Satisfied the vagrant hadn’t disturbed his masterwork, he pulled the tarpaulins down again around the suit.

He frowned at his current project. It needed something that he didn’t have. He screwed up his face in deep concentration. He knew there was a word for it. If he could only remember it. Harlan’s blood pounded in his ears and he felt faint and realized he’d been holding his breath. He blew out a lungful of stale air and as he inhaled, it came to him.
Thermocouple
. He needed some thermocouples. He grinned in relief.

Gonsalvo would have some. Gonsalvo always had what Harlan needed.

 

#

 

Sundancer grabbed the Steel Soldier and made for the air-access balcony, leaving Tommy stuck with Javier once again. Tommy sighed as he watched John Stone and Lionheart walk out of the conference room, bound for the elevator. Just Cause protocols dictated that whenever possible, the heroes would operate in teams of two. With four fliers, it meant Tommy wasn’t ever paired up with one of the ground-pounders, although he figured that would change with the addition of Imp to the mix.

Bobby clapped him on the shoulder. “Sorry, man,” he said quietly. “Really.”

Tommy put on his bravest smile. “It’s all right.

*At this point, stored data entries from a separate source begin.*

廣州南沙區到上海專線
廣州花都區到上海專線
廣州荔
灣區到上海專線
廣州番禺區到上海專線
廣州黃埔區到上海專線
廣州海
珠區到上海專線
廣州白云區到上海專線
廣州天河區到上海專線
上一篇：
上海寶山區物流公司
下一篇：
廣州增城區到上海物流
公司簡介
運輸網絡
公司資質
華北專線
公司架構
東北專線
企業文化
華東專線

Into every life a little rain must fall.”

Bobby chuckled. “We could use a little rain in all our lives. This weather is ridiculous. It’s making people crazy. As if we didn’t already have Son of Sam out there looking for his next victims.” The serial killer had wrapped up the city in a grip of fear and paranoia.

“We’ll catch him,” said Tornado with confidence. “It’s only a matter of time.”

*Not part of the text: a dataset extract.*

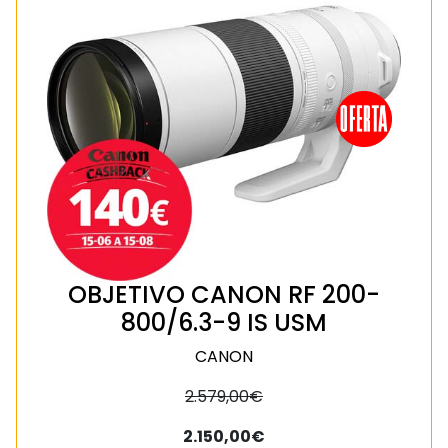
OBJETIVO CANON RF 200-
800/6.3-9 IS USM
CANON
2.579,00€
2.150,00€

“Time for what?” Javier re-entered the conference room in his burnished bronze armor. “I hope you meant time for a smoke. I’m dying for a cigarette here.”

“I’ll catch you guys later,” said Bobby. “I’ll be in the monitor room. I’ll call you if anything comes up.” The monitor room was where Just Cause scanned police and emergency radio bands and the coordinator, normally Bobby, would dispatch the heroes around the city to where they needed to be.

“Yeah, yeah,” said Javier. “You ready to go, pretty boy?”

“I suppose so,” said Tommy.

They went to the airlock balcony, an open-air entrance designed for the flying heroes to enter and leave headquarters. Tommy punched in the code on the electronic lock. They’d installed it after a drunken civilian at a party had wandered out onto the windowless room and would have fallen to his death had Tornado not been alert enough to see him tumble out.

Sundancer and the Steel Soldier had left the louvers open so the wind whipped through the chamber as Tommy and Javier entered it. It smelled of dust and faint automobile exhaust from nearly a hundred stories below. Tommy let the wind billow out his cape as Javier swung his half-helmet up over his face and latched it.

“Where do you want to head first?” asked Tommy.

“Central Park,” said Javier without hesitation. “After that, I don’t care.” He whooped and leaped between the steel louvers into the open air beyond. A moment later, his boot rockets flared and he began a spiraling descent toward a more reasonable altitude. Tommy followed him out, letting the winds buoy him after his patrol partner.

Javier flew fast enough that Tommy had to summon a minor gale to catch up to him. The Puerto Rican man headed for Central Park as if possessed.